Der Call selbst drehte sich um den Fortschritt beim nativen Bitcoin-basierten Borrowing. Inzwischen schloss $BABY die Woche etwa 6,5% tiefer und lag bei rund 0,0116 $, bei etwa 8 Mio. $ täglichem Volumen. Small Cap, dünne Liquidität – nichts, was an sich schon schockieren würde.

Was wirklich auffiel: Keine dieser Kursbewegungen wirkte sich auch nur ansatzweise auf die Vault-Seite aus. Babylons BTC-Staking-Zahlen liegen nach wie vor deutlich über 56K BTC und sind über 5 Mrd. $ wert – im Grunde durch den gesamten Drawdown hindurch praktisch unangetastet. Wer auch immer BTC in die Vaults einsperrt, scheint jedenfalls nicht derselbe Personenkreis zu sein, der den Token an Börsen handelt.

Ich komme immer wieder darauf zurück, weil es mit dem üblichen Krypto-Reflex bricht: Preis = Sentiment = Aktivität. Hier wirkt es, als würden zwei getrennte Nutzergruppen auf völlig unterschiedlichen Zeitachsen laufen. Die eine optimiert für native BTC-Rendite und kümmert sich nicht darum, was $BABY diese Woche ausspuckt. Die andere handelt einfach einen Low-Float-, High-FDV-Token wie irgendeinen anderen Altcoin.
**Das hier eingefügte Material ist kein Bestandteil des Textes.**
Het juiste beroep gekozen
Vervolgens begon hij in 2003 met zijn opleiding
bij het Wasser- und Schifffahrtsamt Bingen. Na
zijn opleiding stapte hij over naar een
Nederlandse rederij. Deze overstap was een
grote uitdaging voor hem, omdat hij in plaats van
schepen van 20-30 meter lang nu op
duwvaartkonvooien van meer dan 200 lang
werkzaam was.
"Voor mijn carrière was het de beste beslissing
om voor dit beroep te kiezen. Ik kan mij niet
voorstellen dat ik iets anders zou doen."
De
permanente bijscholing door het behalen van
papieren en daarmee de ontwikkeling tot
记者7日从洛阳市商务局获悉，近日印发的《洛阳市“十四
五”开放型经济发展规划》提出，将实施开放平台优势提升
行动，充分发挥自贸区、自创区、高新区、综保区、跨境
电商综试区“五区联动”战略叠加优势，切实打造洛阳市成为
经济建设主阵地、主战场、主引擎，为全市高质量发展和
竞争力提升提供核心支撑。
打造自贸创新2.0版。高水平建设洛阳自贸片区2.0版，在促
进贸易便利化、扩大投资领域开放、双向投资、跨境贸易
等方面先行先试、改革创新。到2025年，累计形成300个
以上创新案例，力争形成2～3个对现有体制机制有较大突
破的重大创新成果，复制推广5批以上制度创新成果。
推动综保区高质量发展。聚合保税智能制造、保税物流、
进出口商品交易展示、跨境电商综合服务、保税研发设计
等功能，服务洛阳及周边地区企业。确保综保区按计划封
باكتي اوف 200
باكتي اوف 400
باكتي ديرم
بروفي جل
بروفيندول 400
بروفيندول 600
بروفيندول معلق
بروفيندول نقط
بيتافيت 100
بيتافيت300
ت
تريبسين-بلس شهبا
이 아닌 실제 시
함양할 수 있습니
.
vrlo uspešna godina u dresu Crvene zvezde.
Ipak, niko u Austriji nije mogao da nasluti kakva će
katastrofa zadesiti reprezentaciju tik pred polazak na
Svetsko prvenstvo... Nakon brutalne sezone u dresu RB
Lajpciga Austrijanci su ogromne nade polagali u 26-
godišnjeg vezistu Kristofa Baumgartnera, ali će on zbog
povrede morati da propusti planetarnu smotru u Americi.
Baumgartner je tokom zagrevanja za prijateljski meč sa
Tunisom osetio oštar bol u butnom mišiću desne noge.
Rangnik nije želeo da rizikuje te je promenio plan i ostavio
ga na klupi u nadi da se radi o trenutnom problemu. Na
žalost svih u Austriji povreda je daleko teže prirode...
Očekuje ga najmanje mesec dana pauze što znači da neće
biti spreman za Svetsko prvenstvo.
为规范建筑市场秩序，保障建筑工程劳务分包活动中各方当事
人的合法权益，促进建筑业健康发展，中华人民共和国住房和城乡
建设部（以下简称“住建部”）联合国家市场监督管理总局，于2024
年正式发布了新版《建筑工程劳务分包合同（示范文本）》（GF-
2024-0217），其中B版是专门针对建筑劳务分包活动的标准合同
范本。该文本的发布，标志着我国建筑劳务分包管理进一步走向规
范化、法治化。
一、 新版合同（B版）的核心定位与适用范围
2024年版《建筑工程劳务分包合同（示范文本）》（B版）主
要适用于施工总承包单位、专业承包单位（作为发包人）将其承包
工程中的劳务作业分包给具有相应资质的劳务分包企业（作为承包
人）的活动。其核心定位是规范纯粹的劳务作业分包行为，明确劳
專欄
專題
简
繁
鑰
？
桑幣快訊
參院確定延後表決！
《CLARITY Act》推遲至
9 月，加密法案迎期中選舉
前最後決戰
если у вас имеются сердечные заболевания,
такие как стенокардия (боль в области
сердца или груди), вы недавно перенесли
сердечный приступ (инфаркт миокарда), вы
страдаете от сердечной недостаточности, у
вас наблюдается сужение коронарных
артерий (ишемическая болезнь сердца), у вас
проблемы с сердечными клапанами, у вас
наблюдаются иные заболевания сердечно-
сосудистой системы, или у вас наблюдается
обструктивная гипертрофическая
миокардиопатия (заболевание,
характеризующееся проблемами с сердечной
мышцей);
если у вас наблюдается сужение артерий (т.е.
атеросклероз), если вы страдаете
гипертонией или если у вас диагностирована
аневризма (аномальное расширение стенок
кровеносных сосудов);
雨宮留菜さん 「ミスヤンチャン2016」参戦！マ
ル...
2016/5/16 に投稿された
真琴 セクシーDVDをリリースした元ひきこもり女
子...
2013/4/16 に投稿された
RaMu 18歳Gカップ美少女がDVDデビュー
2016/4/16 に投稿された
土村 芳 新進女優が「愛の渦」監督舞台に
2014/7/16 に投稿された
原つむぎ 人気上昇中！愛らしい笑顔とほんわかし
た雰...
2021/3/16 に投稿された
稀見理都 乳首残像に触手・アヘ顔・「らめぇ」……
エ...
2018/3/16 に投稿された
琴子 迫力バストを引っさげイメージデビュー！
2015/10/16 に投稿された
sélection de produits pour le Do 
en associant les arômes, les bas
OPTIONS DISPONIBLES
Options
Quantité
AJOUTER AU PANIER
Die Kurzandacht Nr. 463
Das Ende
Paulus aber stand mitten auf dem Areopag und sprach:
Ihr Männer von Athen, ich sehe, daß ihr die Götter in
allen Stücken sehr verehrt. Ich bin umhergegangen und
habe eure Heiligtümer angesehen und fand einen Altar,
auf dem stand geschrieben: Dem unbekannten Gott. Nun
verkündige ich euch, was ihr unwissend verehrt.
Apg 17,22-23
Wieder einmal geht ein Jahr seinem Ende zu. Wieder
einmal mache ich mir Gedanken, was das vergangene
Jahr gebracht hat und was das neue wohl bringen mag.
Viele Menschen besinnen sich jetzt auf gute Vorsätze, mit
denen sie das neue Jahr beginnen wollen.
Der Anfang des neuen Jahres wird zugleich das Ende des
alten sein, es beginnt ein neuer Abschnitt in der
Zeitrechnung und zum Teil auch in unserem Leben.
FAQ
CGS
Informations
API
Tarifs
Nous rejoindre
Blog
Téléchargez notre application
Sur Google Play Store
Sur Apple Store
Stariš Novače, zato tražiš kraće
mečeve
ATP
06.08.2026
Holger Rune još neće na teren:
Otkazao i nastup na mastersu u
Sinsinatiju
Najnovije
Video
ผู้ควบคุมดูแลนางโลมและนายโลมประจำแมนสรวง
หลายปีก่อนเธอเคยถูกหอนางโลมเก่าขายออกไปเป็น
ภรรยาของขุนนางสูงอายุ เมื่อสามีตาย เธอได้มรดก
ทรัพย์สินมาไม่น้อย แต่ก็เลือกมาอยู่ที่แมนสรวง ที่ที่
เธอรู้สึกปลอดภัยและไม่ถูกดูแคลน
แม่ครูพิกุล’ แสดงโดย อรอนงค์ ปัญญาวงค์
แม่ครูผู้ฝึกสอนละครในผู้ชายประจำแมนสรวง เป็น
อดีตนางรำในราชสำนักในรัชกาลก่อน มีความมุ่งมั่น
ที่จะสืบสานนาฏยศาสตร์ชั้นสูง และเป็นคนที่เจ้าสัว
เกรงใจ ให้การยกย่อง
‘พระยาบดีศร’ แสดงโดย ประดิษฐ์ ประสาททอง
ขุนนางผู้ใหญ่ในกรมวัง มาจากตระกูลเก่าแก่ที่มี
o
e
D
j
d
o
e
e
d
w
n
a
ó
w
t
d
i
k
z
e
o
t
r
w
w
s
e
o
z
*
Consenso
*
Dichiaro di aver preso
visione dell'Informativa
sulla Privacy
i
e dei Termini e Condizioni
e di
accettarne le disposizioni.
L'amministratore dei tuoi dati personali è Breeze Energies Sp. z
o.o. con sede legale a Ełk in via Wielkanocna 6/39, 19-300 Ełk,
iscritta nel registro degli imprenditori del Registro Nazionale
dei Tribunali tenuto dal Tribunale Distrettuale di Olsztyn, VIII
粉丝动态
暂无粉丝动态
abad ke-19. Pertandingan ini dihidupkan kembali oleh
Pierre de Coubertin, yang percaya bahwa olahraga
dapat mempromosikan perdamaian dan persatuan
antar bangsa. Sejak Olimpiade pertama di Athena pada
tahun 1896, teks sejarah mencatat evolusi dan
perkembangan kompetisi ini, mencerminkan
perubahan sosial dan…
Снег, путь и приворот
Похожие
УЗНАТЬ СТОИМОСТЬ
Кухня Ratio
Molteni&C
Nicht sicher, ob sich diese Lücke in absehbarer Zeit schließt – oder ob sie überhaupt dafür gedacht ist. Vielleicht sollten die Vaults ohnehin nie so bepreist werden, dass der Token dabei die Referenz bildet. Das ist der Teil, mit dem ich immer noch hänge.

Beobachtet sonst noch jemand, wie die Vault-Seite komplett den Token-Chart ignoriert, oder bin das nur ich?